1.900 scienziati statunitensi denunciano l'«assalto alla scienza» da parte di Trump
Circa 1.900 scienziati statunitensi di massimo livello, tra cui premi Nobel, hanno reso pubblica una lettera inviata al presidente Trump, chiedendogli di «fermare l'assalto alla scienza degli Stati Uniti». «Abbiamo convinzioni politiche diverse – scrivono –, ma siamo uniti, come ricercatori, nel voler proteggere la ricerca scientifica indipendente. Lanciamo questo SOS per lanciare un chiaro avvertimento: l'attività scientifica del Paese sta per essere decimata».

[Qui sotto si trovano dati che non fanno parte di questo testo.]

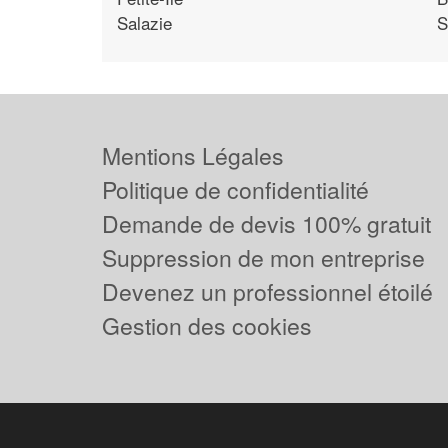
Salazie
S
Mentions Légales
Politique de confidentialité
Demande de devis 100% gratuit
Suppression de mon entreprise
Devenez un professionnel étoilé
Gestion des cookies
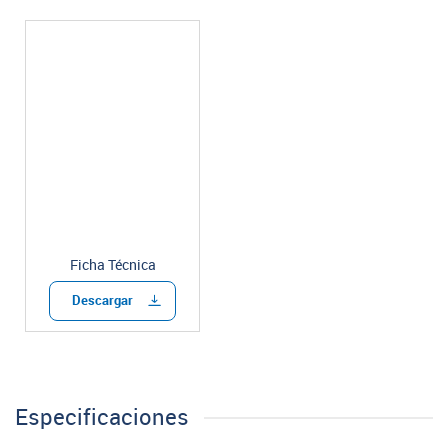
Ficha Técnica
Descargar
Especificaciones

Della lettera, pubblicata su Scientific American dà notizia su “Scienza in rete” , il 4 aprile, Natalia Milazzo, giornalista specializzata in comunicazione tecnico-scientifica, che commenta: «In più di trent'anni di lavoro nel giornalismo indipendente sulla salute e sui farmaci - non so contare le volte in cui ho consultato, citato, fatto riferimento a contenuti pubblicati dalle agenzie per la salute statunitensi come il National Institutes of Health (NIH), i Centers for Disease Control and Prevention (CDC), la Food and Drug Administration (FDA). Ora anche queste agenzie subiscono un violento attacco, con una strategia concentrica che unisce a licenziamenti, censure e tagli anche la nomina di personaggi controversi alla loro guida. A partire dal segretario alla salute Robert F. Kennedy. Nel lasciare in questi giorni la FDA, Peter Mark, direttore del Center for Biologics Evaluation and Research, scrive nella sua lettera di dimissioni «it has become clear that truth and transparency are not desired by the Secretary, but rather he wishes subservient confirmation of his misinformation and lies» (è diventato chiaro che la verità e la trasparenza non sono desiderate dal Segretario, ma piuttosto desidera una conferma servile della sua disinformazione e delle sue bugie).
«Mi si stringe il cuore – confessa – al pensiero delle decine di migliaia di lavoratori che si ritrovano improvvisamente per strada, all'umiliazione dei ricercatori, agli studi e ai lavori interrotti. Penso anche agli straordinari risultati della ricerca scientifica in campo medico negli ultimi anni, a come ha cambiato la vita di tante persone ammalate – i primi a venirmi in mente sono i risultati contro l'HIV, l'immunoterapia contro i tumori, il vaccino contro il COVID – e a come si rischia di tornare indietro. Come già si è tornati indietro, dovrei dire, se oggi negli Usa di nuovo ci sono morti per morbillo».
Milazzo fa seguire alla sua riflessione la parte introduttiva di un lungo documentato articolo pubblicato sempre su “Scienza in rete” (“Trump e i suoi primi 60 giorni di assedio alla scienza”) dall’epidemiologo Francesco Barone Adesi.
Questa l’introduzione: «I primi due mesi della presidenza Trump sono stati caratterizzati da una lunga serie di decisioni politiche che hanno conseguenze dirette sulla comunità scientifica, sia statunitense sia internazionale. In particolare, alcuni di questi provvedimenti hanno coinvolto diverse agenzie federali, fondamentali per l’ecosistema della ricerca scientifica mondiale. Istituzioni come i National Institutes of Health (NIH), i Centers for Disease Control (CDC), la Food and Drug Administration (FDA) e la Environmental Protection Agency (EPA) - solo per citarne alcune - hanno un prestigio che va ben oltre i confini nazionali e influenzano profondamente la ricerca mondiale, finanziandola, emanando raccomandazioni che vengono adottate anche altrove, o producendo e custodendo dati e archivi di interesse globale. È possibile riconoscere almeno quattro strategie che sono state utilizzate dall’amministrazione Trump per impedire le normali attività di queste agenzie: blocco di tutte le comunicazioni con l’esterno; licenziamenti di massa a carico del personale; taglio dei finanziamenti delle agenzie federali alle università; nomina di personaggi controversi alla loro guida».